Original broadcast on the BBC

Channel Title Date Viewers Rating
BBC 1 558. Part One Monday, 18 January 1982 18:55 - 19:20 8.6M
BBC 1 559. Part Two Tuesday, 19 January 1982 19:05 - 19:30 8.8M
BBC 1 560. Part Three Monday, 25 January 1982 18:55 - 19:20 9.1M
BBC 1 561. Part Four Sunday, 26 January 1986 19:05 - 19:30 9.6M

Studios

  • Television Centre Studio 6

Bloopers

Part 2: Tegan's sketch of "Earth fashions" is very quick. If she was that good then becoming an air hostess was a waste of her talent.

Look closely at the Chinese Dragon to spot the dancers underneath, dressed in their authentic Ming Dynasty jeans and T-shirts

In the room where the TARDIS is when something visits it, not the crew or the Doctor, a member of the studio staff is seen hiding behind a crate in the foreground.

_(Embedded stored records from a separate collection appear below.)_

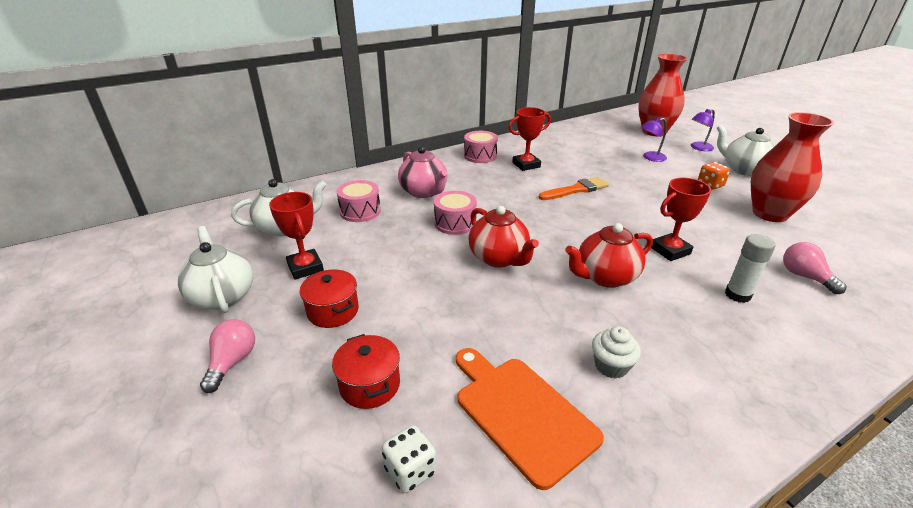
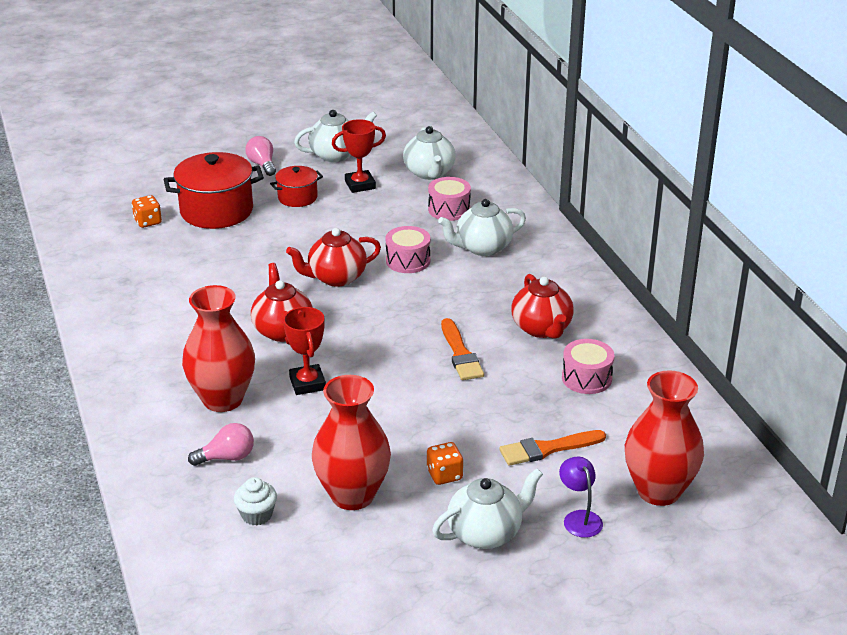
camera: 100 degrees right, 0 degrees up
(232, 362) = (262, 165): pink light bulb -> pink light bulb turned 135 degrees counterclockwise
(370, 385) = (216, 211): red pot -> red pot, size x1.81
(410, 470) = (148, 222): white dice -> orange dice
(424, 192) = (482, 248): pink teapot -> white teapot
(480, 156) = (578, 296): pink drum -> pink drum (586, 378)
(521, 413) = (163, 262): orange cutting board -> none
(526, 165) = (542, 329): red trophy -> red teapot
(611, 366) = (181, 306): white cupcake -> white cupcake (257, 515)
(650, 158) = (547, 449): purple lamp -> orange brush
(737, 295) = (223, 399): white glue stick -> red vase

The scene with the Doctor space-walking and using a rebounded cricket ball to propel himself back to the TARDIS would have Isaac Newton spinning in his grave! The Doctor couldn't have been propelled backwards that fast by such a relatively small object as a cricket ball. If the Doctor were to actually try it, after releasing the ball in the first place, he would have started moving backwards by the action of throwing the ball. [Newton's Third Law] And not just moving in a straight line, he would have spun backwards in a slow cartwheel as a result of pitching the ball cricket-style, as he did. Assuming he was lucky enough to get a perfectly perpendicular bounce from that spacecraft, the ball would have caught up with him, impacting with whatever part of his body was facing that way at the time, increasing the rate of his spinning motion.

Notes

Although it was the second to be shown this was the first Doctor Who programme filmed by Peter Davison.